● **What you need to do**: Return the lines beginning at the one that contains "Picture 3: 3-D, field" and continuing to the end of the entries, including both ends, exactly as written and nothing else.

Task input Block Start

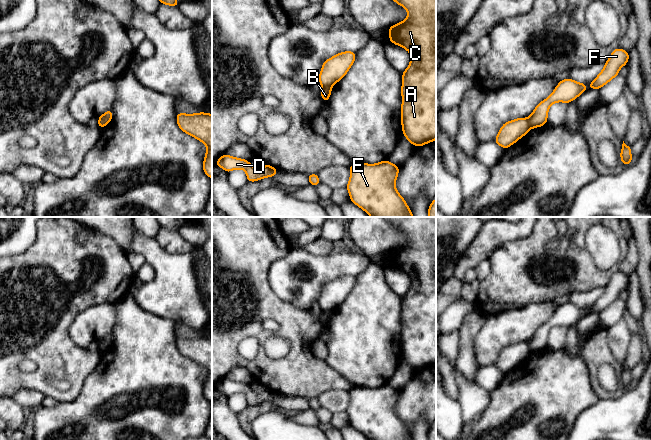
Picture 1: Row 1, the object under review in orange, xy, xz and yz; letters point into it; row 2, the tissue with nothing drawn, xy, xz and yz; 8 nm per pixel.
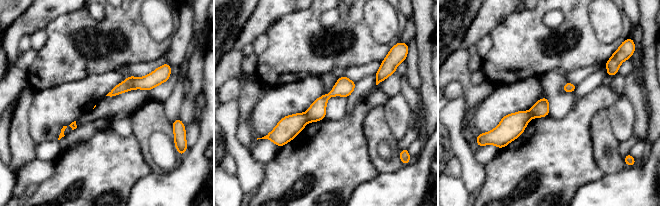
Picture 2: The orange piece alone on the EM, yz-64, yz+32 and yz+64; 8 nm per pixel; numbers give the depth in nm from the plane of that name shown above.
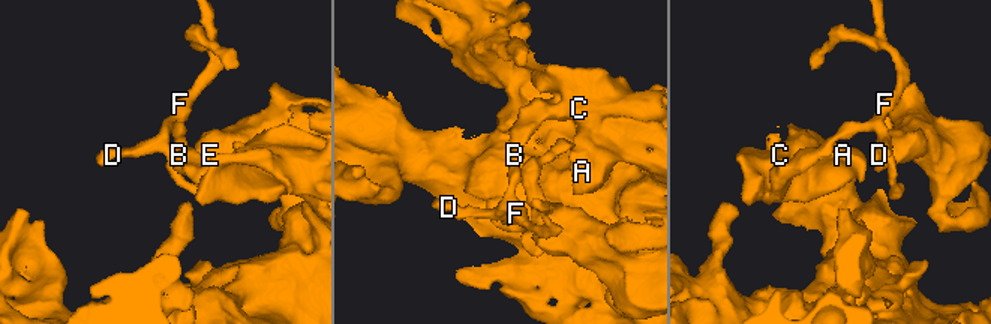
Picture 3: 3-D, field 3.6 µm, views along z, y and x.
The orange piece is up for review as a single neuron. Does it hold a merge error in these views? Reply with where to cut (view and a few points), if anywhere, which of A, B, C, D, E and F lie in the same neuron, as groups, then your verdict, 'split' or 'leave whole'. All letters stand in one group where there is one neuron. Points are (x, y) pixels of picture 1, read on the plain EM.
yz (527, 342), (531, 351) | A C E / B D F | split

Task input Block End

● **Completed task**:
Picture 3: 3-D, field 3.6 µm, views along z, y and x.
The orange piece is up for review as a single neuron. Does it hold a merge error in these views? Reply with where to cut (view and a few points), if anywhere, which of A, B, C, D, E and F lie in the same neuron, as groups, then your verdict, 'split' or 'leave whole'. All letters stand in one group where there is one neuron. Points are (x, y) pixels of picture 1, read on the plain EM.
yz (527, 342), (531, 351) | A C E / B D F | split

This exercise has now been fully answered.